*Page text*:
++++++
The other day I followed a link supplied by a friend on Facebook leading to an article by Mehdi Hasan who writes under the title, “As a Muslim, I’m Fed Up With the Hypocrisy of the Free Speech Fundamentalists” in The Blog – a signature line-up of contributors to the Huffington Post.
I admire the article for its clarity and force in dealing with a turbulent question. There is no doubt that Mehdi abhors the killings as much as anyone. He also demonstrates the danger today for democratic people – us, that is – arising from an uncritical identification with the content and policy of Charlie Hebdo and using it as a mascot for our idea of freedom. It cannot serve in this role because of its flagrantly offensive contents. We may be free, but we are not all hell-bent on devising the most insulting messages for our other-culture co-nationals.
It is important to recognise that images of the Muslim Prophet are offensive per se in Islam (as are those of God). This is a culture difference which fair-minded people must take into account. The government-sponsored cartoon of Mohamed on the cover of the next issue is therefore a calculated insult in itself, irrespective of content. We are certainly free to insult (though not to libel without penalty), but we are not quite free to pretend that we are not doing so and to capitalise on the deaths of the victims of a heinous terrorist attack to pretend that we are unblemished by any prejudice or violence ourselves.
++++++
*Raw data*:
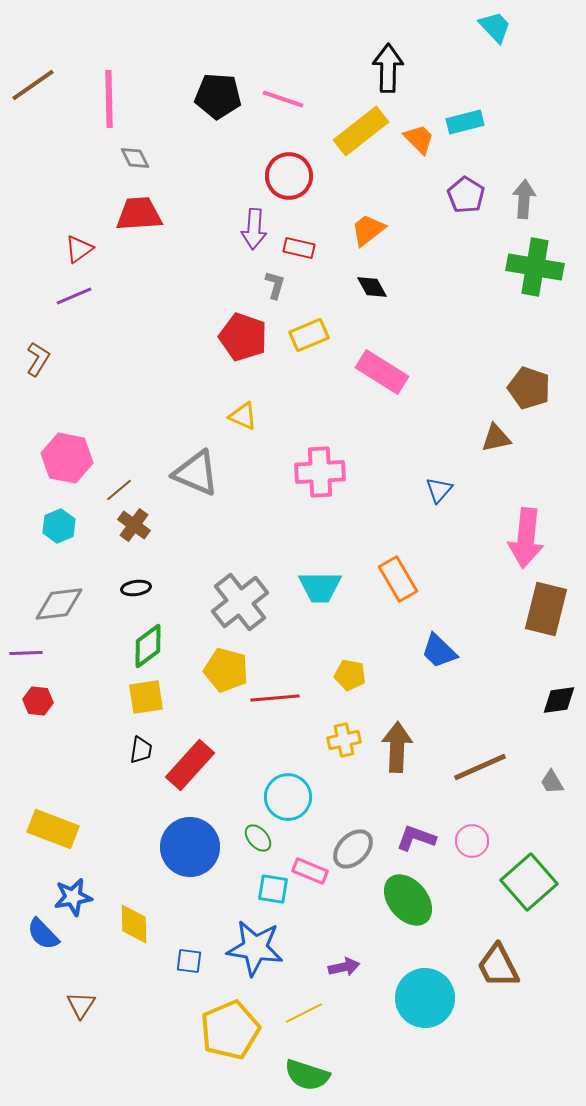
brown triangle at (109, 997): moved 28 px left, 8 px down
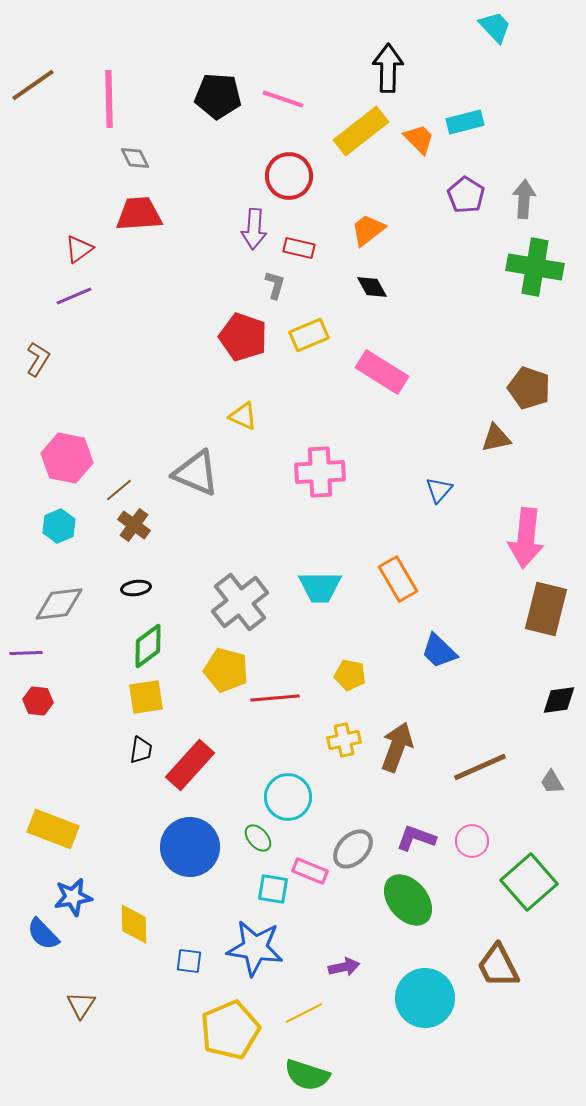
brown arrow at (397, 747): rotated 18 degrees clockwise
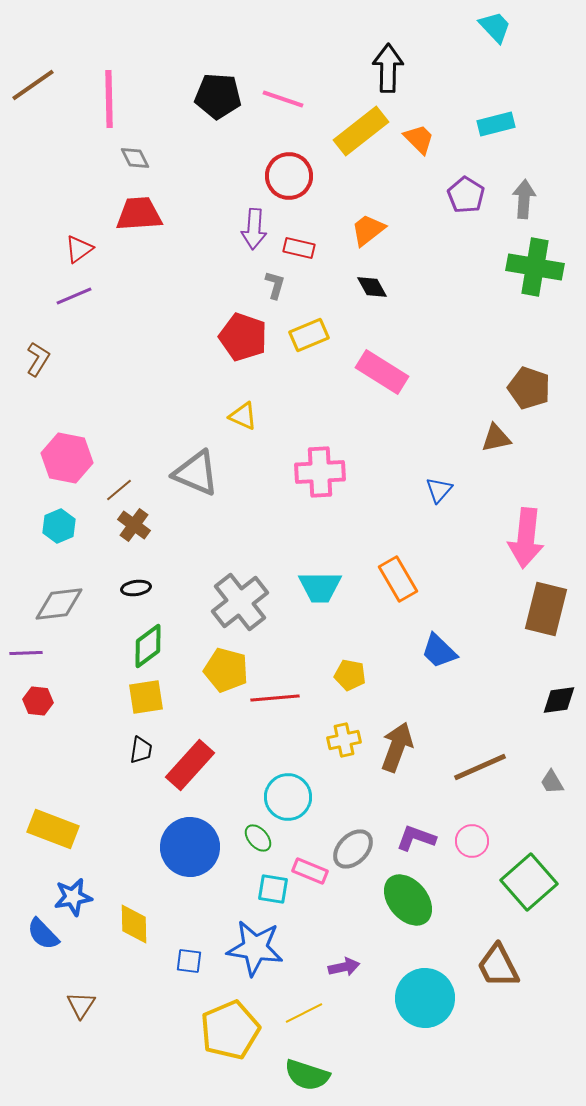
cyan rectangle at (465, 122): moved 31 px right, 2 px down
++++++
*Exercise A*:
Answer these from the free speech commentary:
(i) In which publication does The Blog appear?
(ii) Who wrote the article the link led to?
(iii) What does the text say are offensive per se in Islam?
*Exercise B*:
For each statement, say whether the free speech commentary agrees, and quote the words that decide it.
(i) The writer reached the article through a link a friend shared on Facebook.
(ii) The writer faults the article for being unclear.
(iii) The text says we are free to libel without penalty.
*Exercise C*:
Update the free speech commentary passage starting at "It is important" and ending at "or violence ourselves." by putting "cultural difference" in place of "culture difference".
The listing was taken from a different source than the commentary.

*Written reply A*:
(i) The Huffington Post
(ii) Mehdi Hasan
(iii) Images of the Muslim Prophet (as are those of God)

*Written reply B*:
(i) Yes: "I followed a link supplied by a friend on Facebook"
(ii) No: "I admire the article for its clarity and force"
(iii) No: "though not to libel without penalty"

*Written reply C*:
It is important to recognise that images of the Muslim Prophet are offensive per se in Islam (as are those of God). This is a cultural difference which fair-minded people must take into account. The government-sponsored cartoon of Mohamed on the cover of the next issue is therefore a calculated insult in itself, irrespective of content. We are certainly free to insult (though not to libel without penalty), but we are not quite free to pretend that we are not doing so and to capitalise on the deaths of the victims of a heinous terrorist attack to pretend that we are unblemished by any prejudice or violence ourselves.